# FreeNAS or Ubuntu Server?



## Smiles n' grins (Jun 8, 2007)

I had some old computers lying around and decided to try my luck on turning them into something useful. I had heard about FreeNAS being really easy to setup/maintain from the web GUI, so I tried that first. Seemed pretty useful overall.

Then I wanted to do things like add other packages, maintain from SSH, etc. Apparently I don't really know FreeBSD commands or whatever FreeNAS is based on. I am semi-familiar with Linux though, and I've been using it a lot recently so I'm learning a lot.

So I decided to switch one (of the three I had available) to Ubuntu Server, just to see if it was worth it. I figured Ubuntu Server would be more work in the beginning but easier to work with later on after it all was set up.

I guess I'm sort of right. I've been installing stuff that I already had set up in FreeNAS (OpenSSH I believe was the first thing, last I remember I was working toward webmin) and it's going alright. But I just don't want to get too deep into this and not use it to full potential, like to where it was probably better to stick with FreeNAS on that box. 

None of this computers have a whole lot of power to them, Pentium 4's with 1 or 2 GBs of RAM with maybe 40-300GB for hard drives. FreeNAS seems to work fine, and same with Ubuntu Server (no GUI installed since I don't really think it'll get used that often since I won't really physically access the machine).

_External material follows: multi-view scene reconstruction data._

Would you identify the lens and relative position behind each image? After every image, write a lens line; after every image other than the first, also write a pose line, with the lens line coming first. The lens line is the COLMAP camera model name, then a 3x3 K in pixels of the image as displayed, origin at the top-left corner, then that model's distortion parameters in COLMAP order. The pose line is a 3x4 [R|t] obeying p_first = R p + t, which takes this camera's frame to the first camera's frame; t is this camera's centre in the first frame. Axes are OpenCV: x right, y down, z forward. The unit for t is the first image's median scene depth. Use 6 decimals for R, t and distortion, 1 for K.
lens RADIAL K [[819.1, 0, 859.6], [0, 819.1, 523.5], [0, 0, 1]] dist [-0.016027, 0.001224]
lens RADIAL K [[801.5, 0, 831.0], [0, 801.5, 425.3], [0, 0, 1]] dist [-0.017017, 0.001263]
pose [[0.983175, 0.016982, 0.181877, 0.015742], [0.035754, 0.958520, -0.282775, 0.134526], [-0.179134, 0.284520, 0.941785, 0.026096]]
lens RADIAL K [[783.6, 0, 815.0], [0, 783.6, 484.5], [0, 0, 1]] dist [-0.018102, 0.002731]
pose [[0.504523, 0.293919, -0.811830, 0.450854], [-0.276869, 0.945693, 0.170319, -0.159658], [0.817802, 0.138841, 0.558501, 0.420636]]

These are sort of just side projects, so I don't have a whole lot to really expect from them. Maybe host some videos or music for a media server or perhaps a printer or two. I'm just looking for ideas and comments!


----------



## Headrush (Feb 9, 2005)

I have used both and both will work fine and provide similar functionality, if not identical for most users.

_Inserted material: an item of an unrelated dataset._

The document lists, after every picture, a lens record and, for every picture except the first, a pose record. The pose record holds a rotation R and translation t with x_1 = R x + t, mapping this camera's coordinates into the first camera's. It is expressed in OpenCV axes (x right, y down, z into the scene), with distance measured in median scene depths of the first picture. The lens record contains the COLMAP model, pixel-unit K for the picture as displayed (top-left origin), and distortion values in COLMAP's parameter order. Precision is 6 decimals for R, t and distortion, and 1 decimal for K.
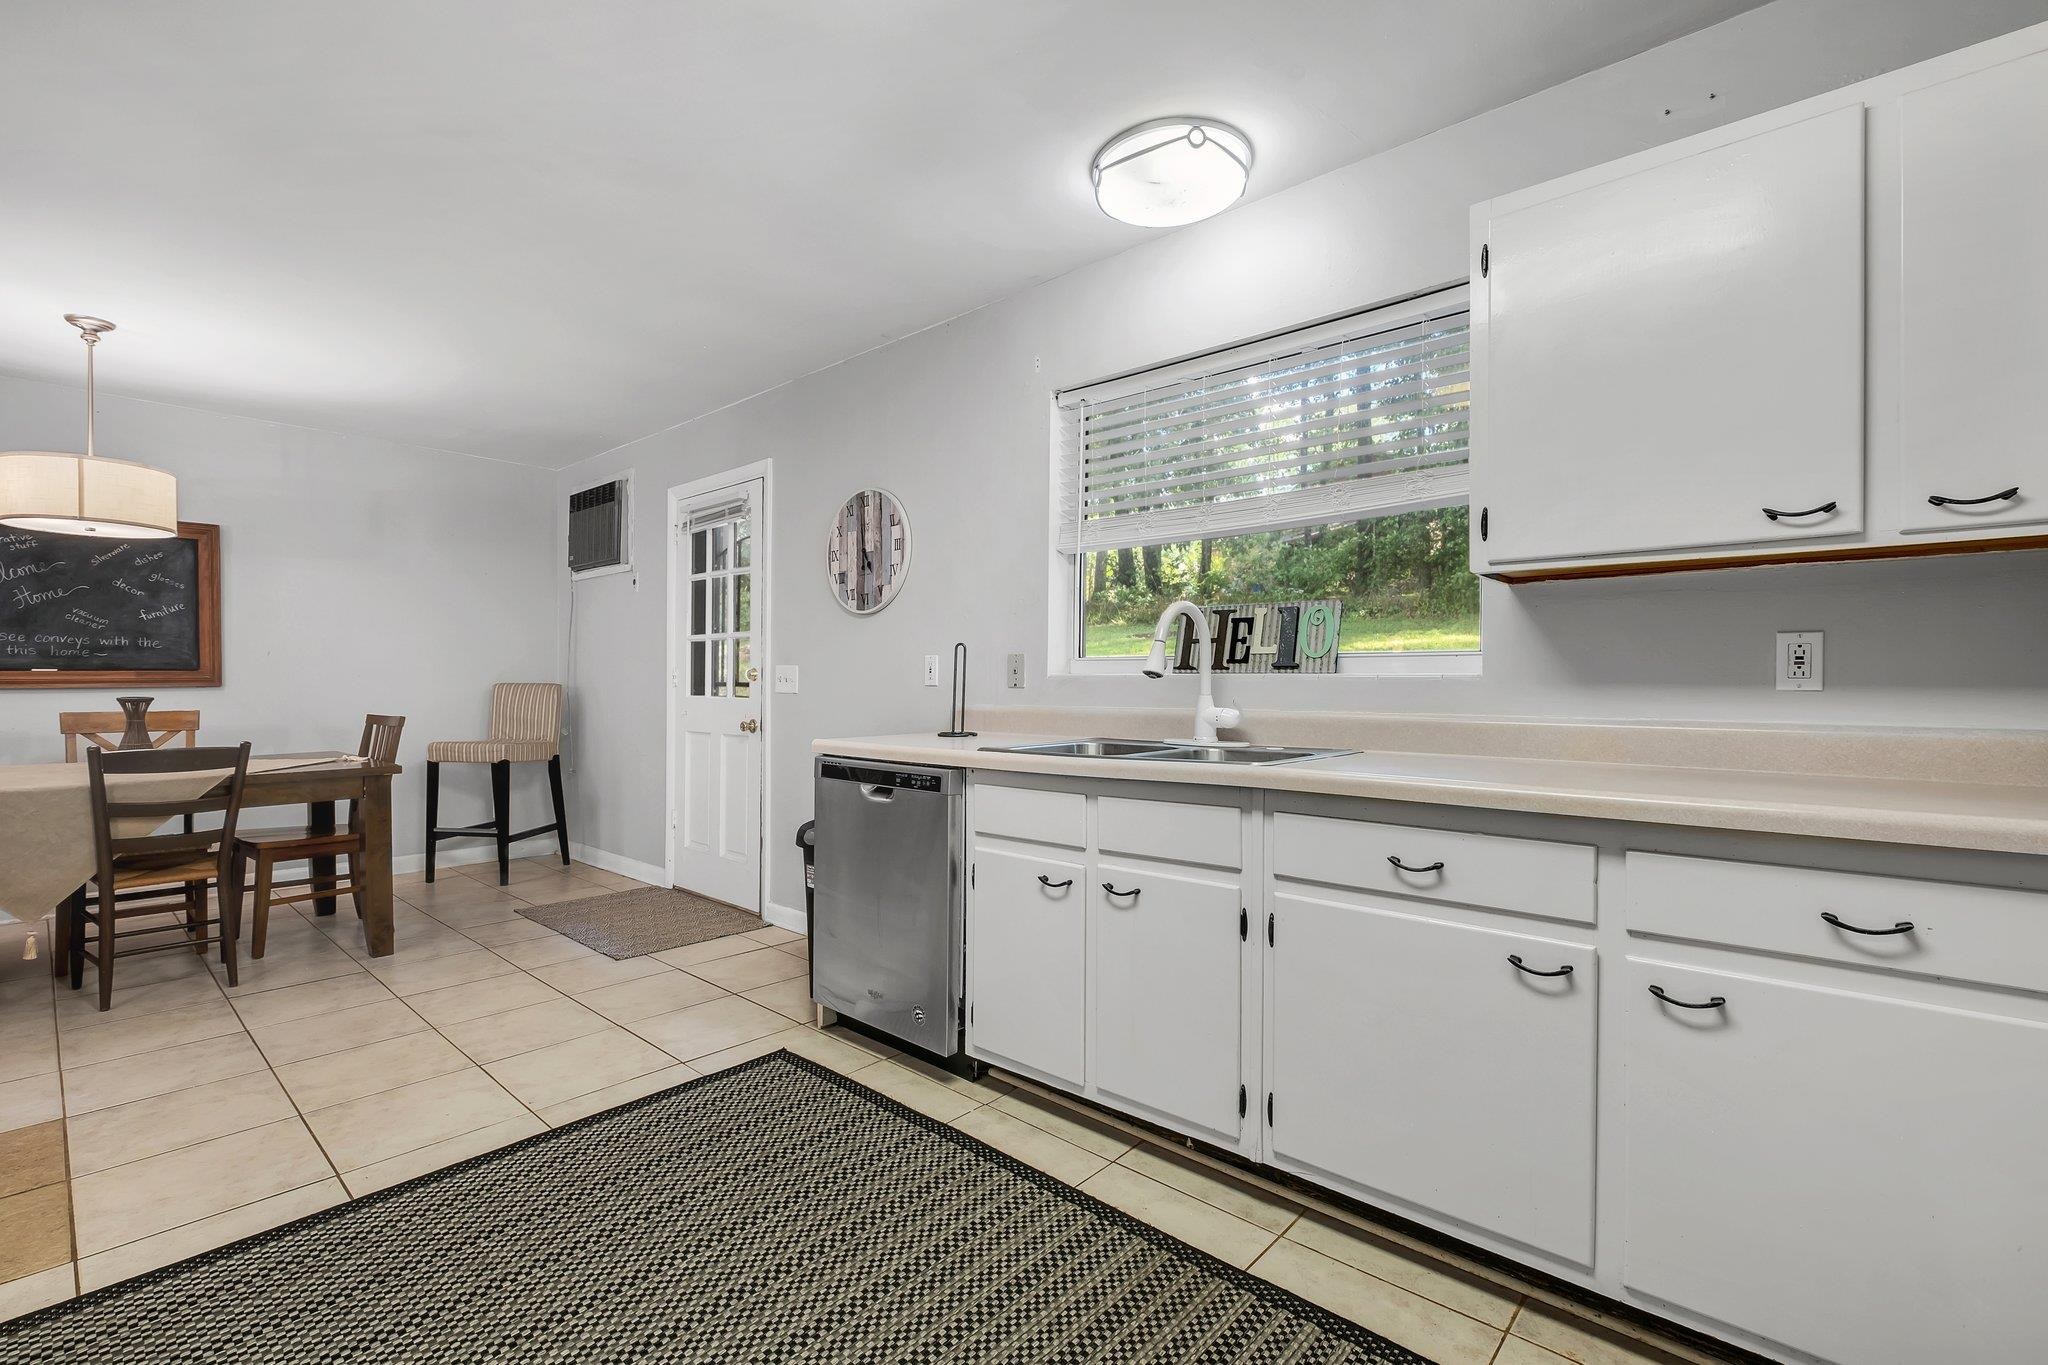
lens RADIAL K [[894.8, 0, 1003.5], [0, 894.8, 683.4], [0, 0, 1]] dist [-0.006608, 0.000980]
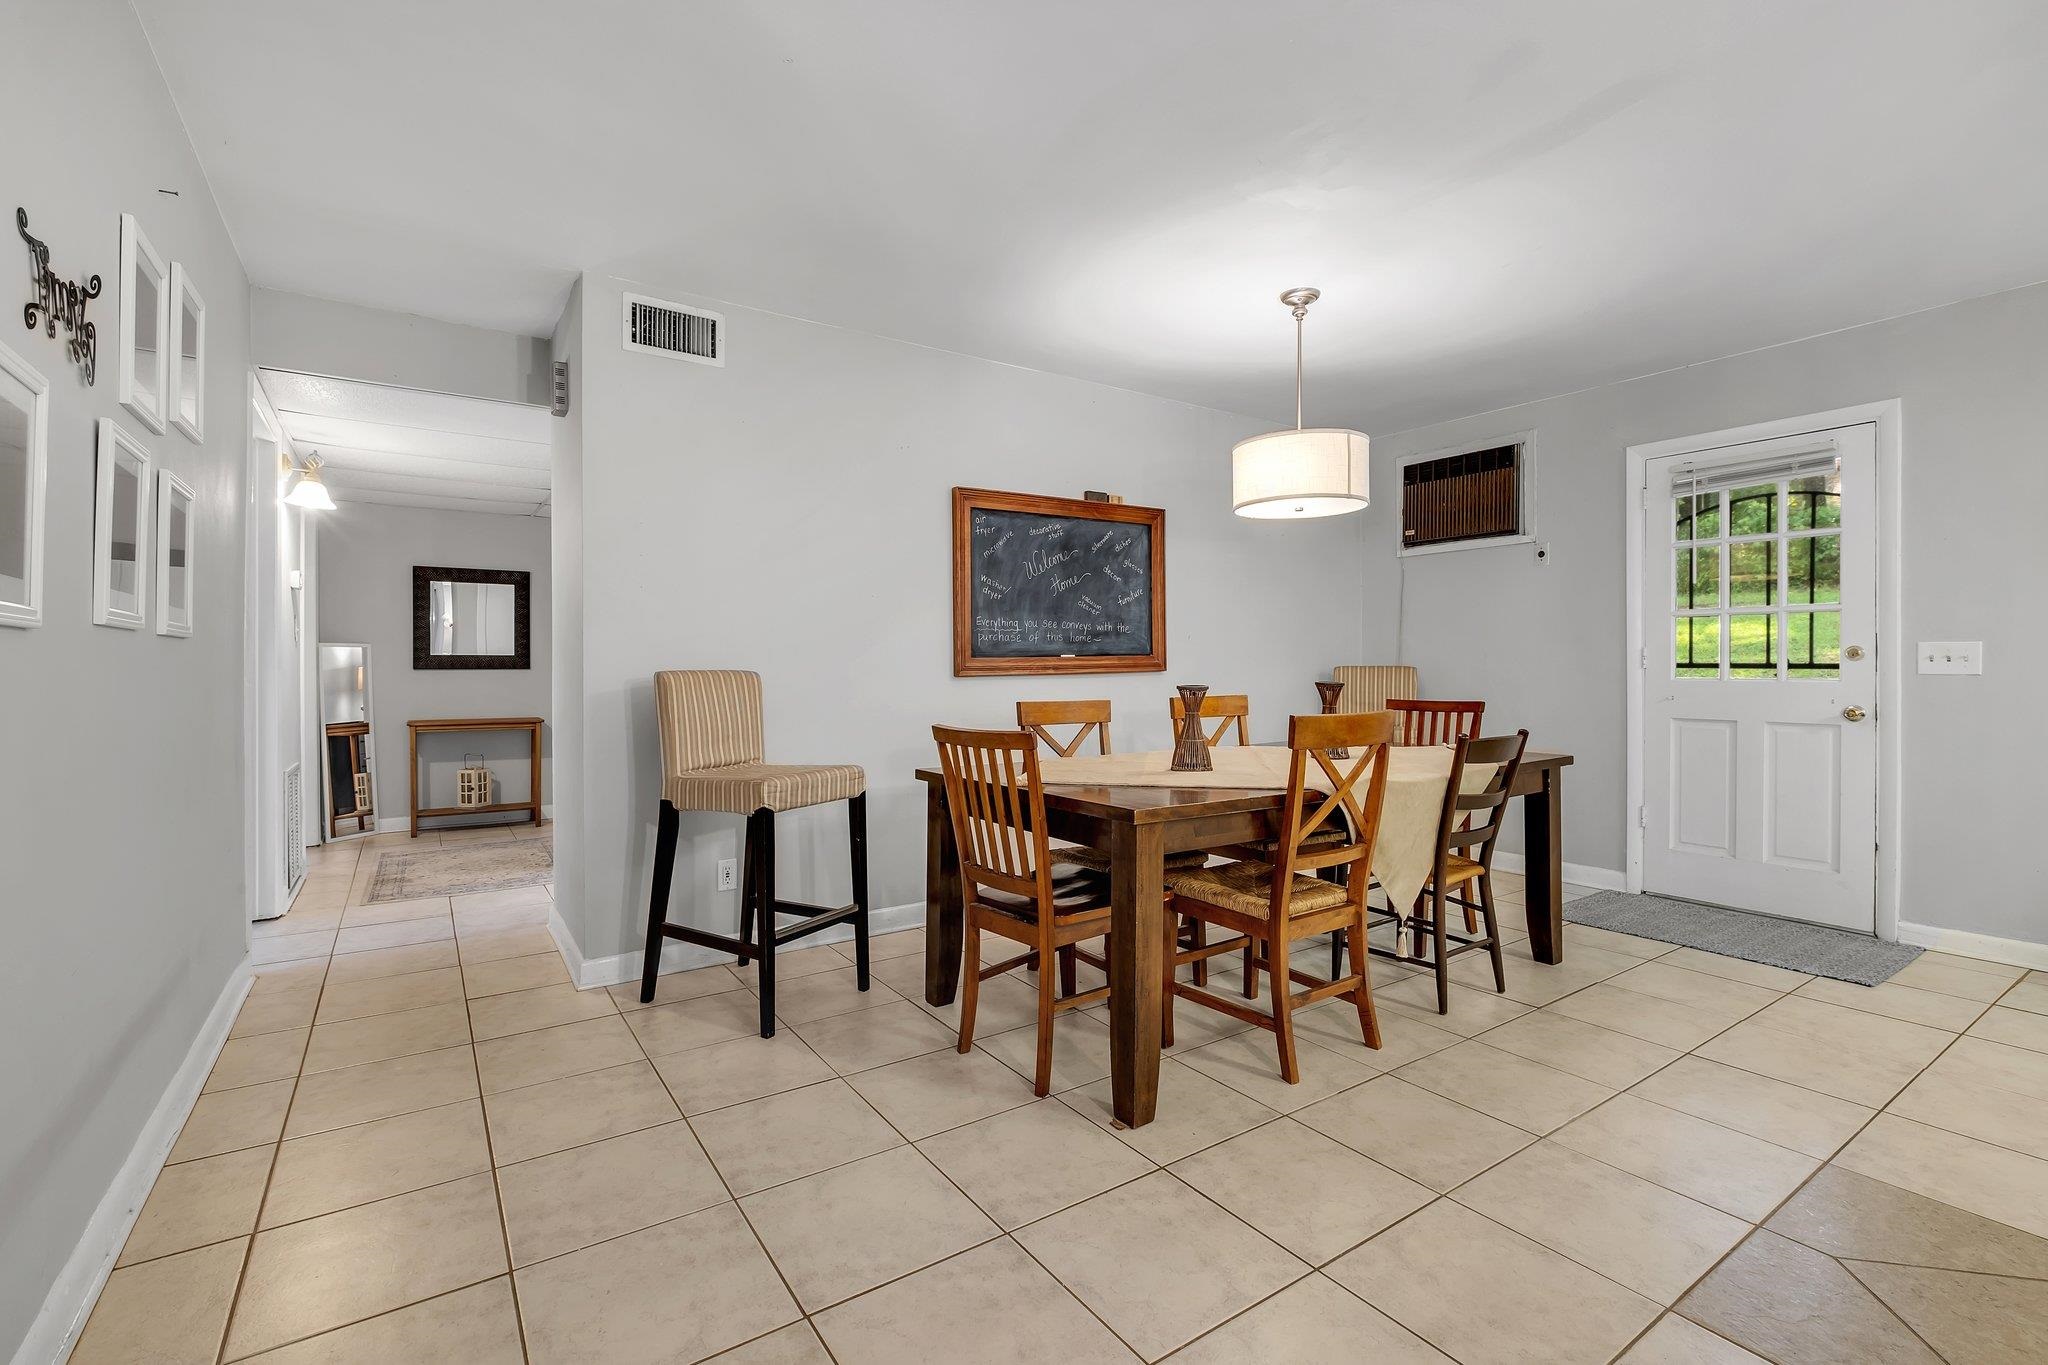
lens RADIAL K [[894.8, 0, 976.5], [0, 894.8, 671.8], [0, 0, 1]] dist [-0.006608, 0.000980]
pose [[0.974406, -0.007394, -0.224676, -0.914554], [0.007953, 0.999967, 0.001584, 0.000584], [0.224657, -0.003330, 0.974432, -0.021183]]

The one thing I did find was that although FreeNAS worked well with packages it included by default, 3rd party software wasn't always as easy.
This isn't to say that it couldn't be done in FreeNAS, but if you were following something from a web article or such, it was more than likely tailored or done with Ubuntu.

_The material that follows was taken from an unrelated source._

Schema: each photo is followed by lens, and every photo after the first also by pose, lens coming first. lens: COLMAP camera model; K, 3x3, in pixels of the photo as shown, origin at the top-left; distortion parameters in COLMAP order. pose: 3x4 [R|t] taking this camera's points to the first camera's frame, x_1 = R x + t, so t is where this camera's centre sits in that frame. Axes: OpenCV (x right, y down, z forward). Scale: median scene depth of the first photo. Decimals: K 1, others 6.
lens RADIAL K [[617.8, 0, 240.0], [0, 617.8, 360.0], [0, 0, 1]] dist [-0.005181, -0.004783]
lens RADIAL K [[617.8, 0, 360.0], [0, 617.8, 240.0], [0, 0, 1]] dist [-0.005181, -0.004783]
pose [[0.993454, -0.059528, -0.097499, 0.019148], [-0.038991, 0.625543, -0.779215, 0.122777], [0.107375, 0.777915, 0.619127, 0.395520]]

It's been a while since I ran either, but at the time FreeNAS had easy iSCSI support which was a factor for me.


----------



## Smiles n' grins (Jun 8, 2007)

I've found installing packages with FreeNAS is no fun at all. While that may be because I've used Linux more, FreeNAS seems to just be clunky if you want to install something since it doesn't have a package manager.

I might have an extra machine laying around that I could try Ubuntu or Ubuntu Server on and see if I can get webmin working.


----------